* [JOB]
Say how many lines of the data below have the word "processor" in them. Add nothing else.

* [Data extracted from a collection]
════════

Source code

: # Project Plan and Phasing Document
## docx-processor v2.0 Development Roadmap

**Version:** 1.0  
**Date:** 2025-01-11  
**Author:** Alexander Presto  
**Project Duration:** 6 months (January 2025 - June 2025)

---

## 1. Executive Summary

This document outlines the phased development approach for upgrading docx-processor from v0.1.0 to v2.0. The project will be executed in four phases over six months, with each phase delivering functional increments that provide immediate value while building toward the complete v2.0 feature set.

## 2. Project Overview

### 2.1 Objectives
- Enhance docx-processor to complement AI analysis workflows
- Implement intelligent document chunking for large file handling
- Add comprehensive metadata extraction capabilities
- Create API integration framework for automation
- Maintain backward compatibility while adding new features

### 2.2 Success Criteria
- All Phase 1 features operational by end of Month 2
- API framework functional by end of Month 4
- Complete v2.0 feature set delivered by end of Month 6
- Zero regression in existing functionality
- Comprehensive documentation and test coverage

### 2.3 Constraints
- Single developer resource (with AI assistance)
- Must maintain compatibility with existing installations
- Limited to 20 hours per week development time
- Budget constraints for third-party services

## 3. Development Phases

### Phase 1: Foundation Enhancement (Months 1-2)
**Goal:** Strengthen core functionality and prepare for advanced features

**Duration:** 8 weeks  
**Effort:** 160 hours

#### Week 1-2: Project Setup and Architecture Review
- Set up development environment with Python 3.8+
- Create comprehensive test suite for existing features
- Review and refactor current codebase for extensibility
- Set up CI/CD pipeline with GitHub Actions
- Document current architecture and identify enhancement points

════════

* [YOUR RESPONSE]
3